Slavery, President Obama, and the Lanes of History

As I continue to work on You Will Not Be Forgotten, each Wednesday I am going to post about something I’ve learned in the process of writing this book. Maybe it will be something about myself or about slavery or about history in general; I’m not sure. One thing I do know is this – writing this book has changed me in more ways than I will probably ever know. I hope you’ll check in each week to see what I’ve discovered in the process. I hope you’ll share your thoughts, too.

This morning, the pups and I walked up the main drive, through the lines of cedars, to the gates that mark the yard at the biggest plantation house here. I don’t know what the dogs thought about – Deer! Fox! Oh, Bear!, I expect – but I thought about Primus, about how he walked these lanes two hundred years ago. I looked at the stone walls and remembered the Jesse and Gruff and Dilcey, saw their backs bent low in the bright cold of winter as they placed stone after stone all beside where my feet so casually travel. I can almost hear the clop of horse hooves and the rasp of wheels as Ned brings the General’s carriage up behind me, Billy and Phil riding on the front two horses, the General in a hurry to reach somewhere, Monticello, Fork Union Baptist, New Orleans.

When I walk these lanes, I remember people I know but have never met. They are the history of this place for me now. They are who is most important in this place to me.

***

In a few hours, I will stand in the city of Charlottesville, where Thomas Jefferson’s home sits, where the General from this place traveled, and I will hear President Barack Obama speak. I am a big supporter of the President (have been for many, many years), and so I am eager to see him, to hear the cadence of his words, to feel the energy of a crowd gathered for a time when we are fired up and excited.

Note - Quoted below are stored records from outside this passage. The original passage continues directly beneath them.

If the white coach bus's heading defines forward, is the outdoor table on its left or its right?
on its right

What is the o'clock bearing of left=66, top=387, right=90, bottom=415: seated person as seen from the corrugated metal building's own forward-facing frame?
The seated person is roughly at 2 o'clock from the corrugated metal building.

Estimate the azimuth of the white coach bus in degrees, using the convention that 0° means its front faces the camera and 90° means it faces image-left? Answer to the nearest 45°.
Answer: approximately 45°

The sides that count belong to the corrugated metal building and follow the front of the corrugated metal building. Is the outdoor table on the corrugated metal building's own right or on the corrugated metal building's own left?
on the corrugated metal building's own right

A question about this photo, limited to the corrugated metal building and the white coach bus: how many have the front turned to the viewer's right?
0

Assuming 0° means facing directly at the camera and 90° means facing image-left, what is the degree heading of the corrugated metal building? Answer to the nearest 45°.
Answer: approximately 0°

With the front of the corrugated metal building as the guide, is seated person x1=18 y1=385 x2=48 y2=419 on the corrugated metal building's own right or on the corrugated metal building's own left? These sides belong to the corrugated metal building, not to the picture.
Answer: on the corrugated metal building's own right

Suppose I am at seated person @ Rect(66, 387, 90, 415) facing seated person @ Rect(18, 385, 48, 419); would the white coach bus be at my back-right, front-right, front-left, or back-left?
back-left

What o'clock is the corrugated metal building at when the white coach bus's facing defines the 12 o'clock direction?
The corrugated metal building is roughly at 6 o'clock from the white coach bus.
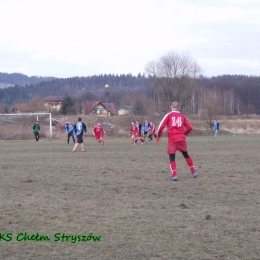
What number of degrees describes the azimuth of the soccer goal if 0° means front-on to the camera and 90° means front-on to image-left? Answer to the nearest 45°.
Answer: approximately 0°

But today, I will also take joy in the fact that just shy of 150 years after the Emancipation Proclamation became law, we finally have a black president. It has taken us too long.

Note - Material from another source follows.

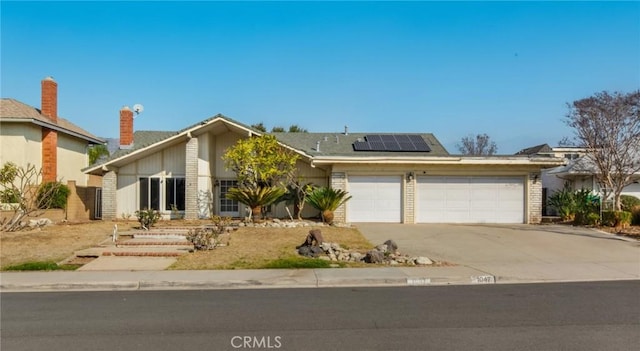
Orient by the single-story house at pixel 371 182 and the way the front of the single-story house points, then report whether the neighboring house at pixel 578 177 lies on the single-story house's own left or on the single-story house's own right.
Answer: on the single-story house's own left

When I read over slave history, when I hear about people forced to remain uneducated because of fear and racism, when I call to mind that just 150 years ago, black people could be jailed, beaten, or killed simply for traveling without the right paperwork, I am appalled at our history.

Yet, when I see President Obama, I know we have come a long, long way.

And, as Dr. King said, we have a long, long way to go.

***
Writing this book has taught me that the tendrils of racism and prejudice and unearned privilege wind deep into our psyches, our institutions, our history, and our future. Getting to know Anaky and James, Minerva and Nelson means, I am as wont to defend them as I would any of my friends against the ignorance – sometimes willful, sometimes real – that still pervades our conversations about race and privilege.

When I hear the undercurrents of racism in the statements about President Obama’s citizenship or when people make jokes about how fitting it is that he plays basketball, I get angry, so so angry. These statements are built on fear and ignorance, and often on greed and selfishness – the very same sentiments that kept people enslaved in this country for hundreds of years. President Obama doesn’t need me to defend him, but the people in our country that live under the oppression and persecution that this kind of speech perpetuates, they need me to speak out. So I do. Every time.

I speak out for Berthier and Lucy, for Letty and Moses, for Cato and Peyton and Harriet and Godfrey. I speak out not because I believe I can change the person who harbors this fear and hatred in her heart, but because maybe somewhere across the lanes of time where he is laying a stone into a wall, Squire can hear me. Maybe he can hear me and smile, just a little.

What do you do when prejudice comes into conversation?